━━ Records to process

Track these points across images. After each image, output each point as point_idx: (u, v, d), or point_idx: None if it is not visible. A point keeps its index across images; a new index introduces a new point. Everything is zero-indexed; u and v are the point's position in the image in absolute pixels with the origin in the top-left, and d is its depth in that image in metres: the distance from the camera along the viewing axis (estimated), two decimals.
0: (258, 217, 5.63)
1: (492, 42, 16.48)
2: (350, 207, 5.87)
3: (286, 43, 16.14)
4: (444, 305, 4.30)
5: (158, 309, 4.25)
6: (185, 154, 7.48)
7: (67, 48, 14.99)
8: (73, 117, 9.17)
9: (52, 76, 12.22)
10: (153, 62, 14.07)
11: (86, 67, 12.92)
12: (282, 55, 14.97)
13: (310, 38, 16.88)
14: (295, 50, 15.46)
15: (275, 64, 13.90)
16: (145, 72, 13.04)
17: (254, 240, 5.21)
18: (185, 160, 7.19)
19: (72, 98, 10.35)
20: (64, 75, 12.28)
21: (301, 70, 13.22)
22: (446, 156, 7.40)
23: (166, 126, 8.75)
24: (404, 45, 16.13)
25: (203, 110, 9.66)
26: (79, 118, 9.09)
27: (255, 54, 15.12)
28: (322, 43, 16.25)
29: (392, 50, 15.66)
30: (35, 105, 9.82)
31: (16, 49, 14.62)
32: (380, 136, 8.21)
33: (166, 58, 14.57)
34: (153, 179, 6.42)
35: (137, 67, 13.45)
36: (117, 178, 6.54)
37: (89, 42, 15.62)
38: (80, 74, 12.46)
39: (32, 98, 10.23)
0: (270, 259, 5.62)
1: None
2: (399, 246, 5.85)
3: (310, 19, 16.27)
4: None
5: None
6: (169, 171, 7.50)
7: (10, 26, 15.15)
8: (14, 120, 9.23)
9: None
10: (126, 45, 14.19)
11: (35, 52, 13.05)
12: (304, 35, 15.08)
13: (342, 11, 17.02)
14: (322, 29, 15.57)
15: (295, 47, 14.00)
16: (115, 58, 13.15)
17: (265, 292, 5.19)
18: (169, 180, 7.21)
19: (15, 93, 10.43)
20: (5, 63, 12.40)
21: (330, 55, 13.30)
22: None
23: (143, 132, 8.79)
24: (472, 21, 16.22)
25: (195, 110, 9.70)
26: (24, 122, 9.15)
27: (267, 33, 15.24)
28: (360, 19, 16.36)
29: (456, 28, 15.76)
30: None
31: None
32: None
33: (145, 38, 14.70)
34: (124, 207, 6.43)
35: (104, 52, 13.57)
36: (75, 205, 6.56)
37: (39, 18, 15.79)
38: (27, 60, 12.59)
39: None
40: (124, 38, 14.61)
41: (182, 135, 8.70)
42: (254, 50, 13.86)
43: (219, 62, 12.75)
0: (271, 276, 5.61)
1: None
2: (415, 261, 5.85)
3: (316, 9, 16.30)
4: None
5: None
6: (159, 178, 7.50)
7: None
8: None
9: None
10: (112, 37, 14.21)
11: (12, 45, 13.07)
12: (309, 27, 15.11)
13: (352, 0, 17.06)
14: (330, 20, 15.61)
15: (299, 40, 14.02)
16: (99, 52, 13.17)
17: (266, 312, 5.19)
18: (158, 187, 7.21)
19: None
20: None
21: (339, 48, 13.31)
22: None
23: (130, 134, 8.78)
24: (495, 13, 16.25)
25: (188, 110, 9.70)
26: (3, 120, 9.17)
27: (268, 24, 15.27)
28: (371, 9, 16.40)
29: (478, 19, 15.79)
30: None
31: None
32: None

━━━━

**What is being asked:** Only the lines above starting at the one containing "21: (301, 70, 13.22)" and ending at the one containing "32: (380, 136, 8.21)", both included, are to be returned, exactly as they read.

**Answer for the task:**
21: (301, 70, 13.22)
22: (446, 156, 7.40)
23: (166, 126, 8.75)
24: (404, 45, 16.13)
25: (203, 110, 9.66)
26: (79, 118, 9.09)
27: (255, 54, 15.12)
28: (322, 43, 16.25)
29: (392, 50, 15.66)
30: (35, 105, 9.82)
31: (16, 49, 14.62)
32: (380, 136, 8.21)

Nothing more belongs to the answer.